An hour passed. Several times he had recourse to a collection of joke books and to an old Treasury of Wit and Humor which embalmed the faded Victorian cracks of Bishop Wilberforce and Sydney Smith. At the moment when, in his story, a door moved slowly open, he heard a heavy creak upon the stairs. He jumped to his feet, aghast and trembling, but nothing stirred; only a white moth bounced against the screen, a clock struck the half-hour far across the city, a bird whacked its wings in a tree outside.
Voyaging to the bathroom at half-past four, he saw with a shock that morning was already blue at the window. He had stayed up all night. He remembered that people who stayed up all night went crazy, and transfixed in the hall, he tried agonizingly to listen to himself, to feel whether or not he was going crazy. The things around him seemed preternaturally unreal, and rushing frantically back into his bedroom, he began tearing off his clothes, racing after the vanishing night. Undressed, he threw a final regretful glance at his pile of manuscript—he had the whole next scene in his head. As a compromise with incipient madness he got into bed and wrote for an hour more.
Late next morning he was startled awake by one of the ruthless Scandinavian sisters who, in theory, were the Lees’ servants. “Eleven o’clock!” she shouted. “Five after!”

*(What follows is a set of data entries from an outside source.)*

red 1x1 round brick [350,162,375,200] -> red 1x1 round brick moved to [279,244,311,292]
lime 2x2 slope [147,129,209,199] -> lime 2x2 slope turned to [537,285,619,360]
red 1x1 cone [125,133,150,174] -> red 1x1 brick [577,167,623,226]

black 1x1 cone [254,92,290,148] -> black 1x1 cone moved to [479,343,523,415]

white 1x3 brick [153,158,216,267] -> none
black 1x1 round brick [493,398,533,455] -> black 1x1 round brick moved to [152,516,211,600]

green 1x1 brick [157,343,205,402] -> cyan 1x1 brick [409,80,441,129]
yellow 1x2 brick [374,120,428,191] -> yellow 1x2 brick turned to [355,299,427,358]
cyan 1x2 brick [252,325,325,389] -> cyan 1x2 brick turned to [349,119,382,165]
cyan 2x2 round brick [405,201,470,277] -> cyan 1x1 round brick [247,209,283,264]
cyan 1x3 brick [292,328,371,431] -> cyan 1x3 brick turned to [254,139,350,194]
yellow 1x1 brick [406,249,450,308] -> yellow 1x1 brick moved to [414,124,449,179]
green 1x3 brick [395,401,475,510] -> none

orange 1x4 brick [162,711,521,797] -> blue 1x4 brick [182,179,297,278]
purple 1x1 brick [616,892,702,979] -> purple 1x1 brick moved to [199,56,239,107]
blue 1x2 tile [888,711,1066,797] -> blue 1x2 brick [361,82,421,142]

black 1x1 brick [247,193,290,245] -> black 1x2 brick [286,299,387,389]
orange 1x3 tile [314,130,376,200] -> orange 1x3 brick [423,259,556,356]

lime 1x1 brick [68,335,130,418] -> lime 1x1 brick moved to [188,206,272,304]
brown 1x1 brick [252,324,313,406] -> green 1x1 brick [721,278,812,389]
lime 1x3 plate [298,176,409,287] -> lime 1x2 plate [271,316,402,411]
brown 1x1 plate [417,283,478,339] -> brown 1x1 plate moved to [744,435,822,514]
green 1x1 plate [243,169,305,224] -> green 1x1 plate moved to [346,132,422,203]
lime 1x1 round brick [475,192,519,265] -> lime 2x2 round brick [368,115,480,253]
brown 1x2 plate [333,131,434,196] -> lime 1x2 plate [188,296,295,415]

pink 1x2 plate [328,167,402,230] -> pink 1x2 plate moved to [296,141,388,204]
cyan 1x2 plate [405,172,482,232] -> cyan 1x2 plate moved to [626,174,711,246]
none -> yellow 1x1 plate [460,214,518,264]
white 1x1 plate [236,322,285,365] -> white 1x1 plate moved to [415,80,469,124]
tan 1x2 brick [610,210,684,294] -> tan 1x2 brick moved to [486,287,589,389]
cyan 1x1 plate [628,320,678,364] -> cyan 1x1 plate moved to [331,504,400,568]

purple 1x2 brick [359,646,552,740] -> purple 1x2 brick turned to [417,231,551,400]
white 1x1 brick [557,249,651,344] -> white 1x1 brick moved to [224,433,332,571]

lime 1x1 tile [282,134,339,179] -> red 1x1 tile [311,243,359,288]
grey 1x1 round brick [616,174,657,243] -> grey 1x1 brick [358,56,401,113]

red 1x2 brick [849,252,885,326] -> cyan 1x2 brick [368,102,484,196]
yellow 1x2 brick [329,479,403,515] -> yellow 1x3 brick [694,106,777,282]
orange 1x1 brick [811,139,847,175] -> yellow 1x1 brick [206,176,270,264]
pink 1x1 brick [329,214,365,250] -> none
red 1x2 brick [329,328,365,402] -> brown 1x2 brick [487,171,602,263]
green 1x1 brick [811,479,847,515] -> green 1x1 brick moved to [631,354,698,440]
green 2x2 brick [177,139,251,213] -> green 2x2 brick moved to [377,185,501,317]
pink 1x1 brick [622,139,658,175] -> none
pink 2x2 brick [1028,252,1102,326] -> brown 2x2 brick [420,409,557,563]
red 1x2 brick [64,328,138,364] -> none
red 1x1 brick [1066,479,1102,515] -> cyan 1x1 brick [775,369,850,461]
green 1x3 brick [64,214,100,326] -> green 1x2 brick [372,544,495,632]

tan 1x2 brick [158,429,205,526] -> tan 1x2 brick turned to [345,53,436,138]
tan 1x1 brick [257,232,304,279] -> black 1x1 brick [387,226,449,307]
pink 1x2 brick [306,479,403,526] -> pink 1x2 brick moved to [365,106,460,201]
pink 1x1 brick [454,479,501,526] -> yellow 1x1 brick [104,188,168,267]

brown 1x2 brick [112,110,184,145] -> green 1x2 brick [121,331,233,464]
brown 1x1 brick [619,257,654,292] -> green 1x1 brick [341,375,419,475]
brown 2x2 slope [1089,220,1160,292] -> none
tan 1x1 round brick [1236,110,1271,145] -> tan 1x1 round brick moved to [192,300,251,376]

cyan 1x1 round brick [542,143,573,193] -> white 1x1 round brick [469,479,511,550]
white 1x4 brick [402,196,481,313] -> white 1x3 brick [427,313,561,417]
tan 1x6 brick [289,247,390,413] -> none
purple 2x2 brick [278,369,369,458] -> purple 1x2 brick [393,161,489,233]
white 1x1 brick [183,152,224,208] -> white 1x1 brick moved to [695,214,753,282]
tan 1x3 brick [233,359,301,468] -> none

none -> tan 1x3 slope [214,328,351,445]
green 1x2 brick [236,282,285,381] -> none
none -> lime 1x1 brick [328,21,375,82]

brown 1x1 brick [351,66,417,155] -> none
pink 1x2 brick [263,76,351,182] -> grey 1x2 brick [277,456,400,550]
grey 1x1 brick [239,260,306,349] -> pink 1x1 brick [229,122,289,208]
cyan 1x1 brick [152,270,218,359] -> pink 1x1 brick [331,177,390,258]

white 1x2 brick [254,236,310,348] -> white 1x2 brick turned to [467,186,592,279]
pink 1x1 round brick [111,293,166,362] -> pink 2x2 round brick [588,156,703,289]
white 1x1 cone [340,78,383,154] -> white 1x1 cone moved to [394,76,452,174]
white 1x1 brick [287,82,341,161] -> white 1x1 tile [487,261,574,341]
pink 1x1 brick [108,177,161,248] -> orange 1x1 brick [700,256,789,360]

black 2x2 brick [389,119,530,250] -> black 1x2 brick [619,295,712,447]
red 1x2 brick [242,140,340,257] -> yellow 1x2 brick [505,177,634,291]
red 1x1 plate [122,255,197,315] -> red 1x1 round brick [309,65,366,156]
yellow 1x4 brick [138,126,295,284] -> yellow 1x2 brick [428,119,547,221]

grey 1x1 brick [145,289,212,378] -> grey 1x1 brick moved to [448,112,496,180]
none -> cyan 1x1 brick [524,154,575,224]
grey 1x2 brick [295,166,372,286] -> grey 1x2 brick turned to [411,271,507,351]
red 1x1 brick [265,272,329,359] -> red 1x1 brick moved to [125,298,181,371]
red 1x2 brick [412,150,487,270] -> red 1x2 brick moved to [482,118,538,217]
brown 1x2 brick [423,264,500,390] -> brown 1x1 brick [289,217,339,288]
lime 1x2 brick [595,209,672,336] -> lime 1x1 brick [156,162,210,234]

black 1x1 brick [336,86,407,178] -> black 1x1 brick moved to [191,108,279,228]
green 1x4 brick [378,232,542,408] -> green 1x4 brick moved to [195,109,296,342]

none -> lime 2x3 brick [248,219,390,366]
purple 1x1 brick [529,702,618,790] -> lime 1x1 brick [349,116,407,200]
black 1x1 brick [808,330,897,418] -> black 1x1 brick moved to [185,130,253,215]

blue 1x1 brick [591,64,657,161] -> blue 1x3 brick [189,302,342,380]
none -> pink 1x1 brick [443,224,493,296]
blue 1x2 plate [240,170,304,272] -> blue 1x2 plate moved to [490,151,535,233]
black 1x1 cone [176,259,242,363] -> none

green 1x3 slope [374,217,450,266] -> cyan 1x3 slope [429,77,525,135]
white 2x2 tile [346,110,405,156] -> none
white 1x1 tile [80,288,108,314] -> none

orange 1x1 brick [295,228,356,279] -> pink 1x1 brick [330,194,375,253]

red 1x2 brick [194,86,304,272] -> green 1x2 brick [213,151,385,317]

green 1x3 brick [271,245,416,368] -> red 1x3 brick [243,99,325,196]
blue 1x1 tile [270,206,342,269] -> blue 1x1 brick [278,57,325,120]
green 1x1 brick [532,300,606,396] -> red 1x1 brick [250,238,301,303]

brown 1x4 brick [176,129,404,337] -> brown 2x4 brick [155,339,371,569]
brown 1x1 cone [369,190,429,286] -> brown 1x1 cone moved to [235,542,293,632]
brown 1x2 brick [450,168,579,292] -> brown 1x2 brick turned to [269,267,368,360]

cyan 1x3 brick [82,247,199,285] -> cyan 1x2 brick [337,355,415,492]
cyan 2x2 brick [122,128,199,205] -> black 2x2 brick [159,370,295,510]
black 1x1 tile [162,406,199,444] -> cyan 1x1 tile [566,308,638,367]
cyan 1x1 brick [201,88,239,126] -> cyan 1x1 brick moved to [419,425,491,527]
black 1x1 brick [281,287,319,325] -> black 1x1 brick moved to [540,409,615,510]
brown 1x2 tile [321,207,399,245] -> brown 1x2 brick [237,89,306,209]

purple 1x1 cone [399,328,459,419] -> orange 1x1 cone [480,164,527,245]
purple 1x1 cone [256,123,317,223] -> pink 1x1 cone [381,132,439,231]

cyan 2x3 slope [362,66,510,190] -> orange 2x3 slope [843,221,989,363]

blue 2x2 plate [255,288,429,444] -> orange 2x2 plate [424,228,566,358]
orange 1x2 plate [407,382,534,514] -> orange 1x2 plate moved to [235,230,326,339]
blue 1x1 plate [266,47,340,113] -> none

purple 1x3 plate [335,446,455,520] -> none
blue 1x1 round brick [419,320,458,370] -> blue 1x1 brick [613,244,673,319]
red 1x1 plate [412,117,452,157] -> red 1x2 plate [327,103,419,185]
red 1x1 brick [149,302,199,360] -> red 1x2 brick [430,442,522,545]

“Let me alone,” Basil mumbled. “What do you come and wake me up for?”
“Somebody downstairs.” He opened his eyes. “You ate all the cream last night,” Hilda continued. “Your mother didn’t have any for her coffee.”
“All the cream!” he cried. “Why, I saw some more.”
“It was sour.”
“That’s terrible,” he exclaimed, sitting up. “Terrible!”
For a moment she enjoyed his dismay. Then she said, “Riply Buckner’s downstairs,” and went out, closing the door.
“Send him up!” he called after her. “Hilda, why don’t you ever listen for a minute? Did I get any mail?”
There was no answer. A moment later Riply came in.
“My gosh, are you still in bed?”
“I wrote on the play all night. I almost finished Act Two.” He pointed to his desk.
“That’s what I want to talk to you about,” said Riply. “Mother thinks we ought to get Miss Halliburton.”
“What for?”
“Just to sort of be there.”
Though Miss Halliburton was a pleasant person who combined the occupations of French teacher and bridge teacher, unofficial chaperon and children’s friend, Basil felt that her superintendence would give the project an unprofessional ring.
“She wouldn’t interfere,” went on Riply, obviously quoting his mother. “I’ll be the business manager and you’ll direct the play, just like we said, but it would be good to have her there for prompter and to keep order at rehearsals. The girls’ mothers’ll like it.”
“All right,” Basil agreed reluctantly. “Now look, let’s see who we’ll have in the cast. First, there’s the leading man—this gentleman burglar that’s called The Shadow. Only it turns out at the end that he’s really a young man about town doing it on a bet, and not really a burglar at all.”
“That’s you.”
“No, that’s you.”
“Come on! You’re the best actor,” protested Riply.
“No, I’m going to take a smaller part, so I can coach.”
“Well, haven’t I got to be business manager?”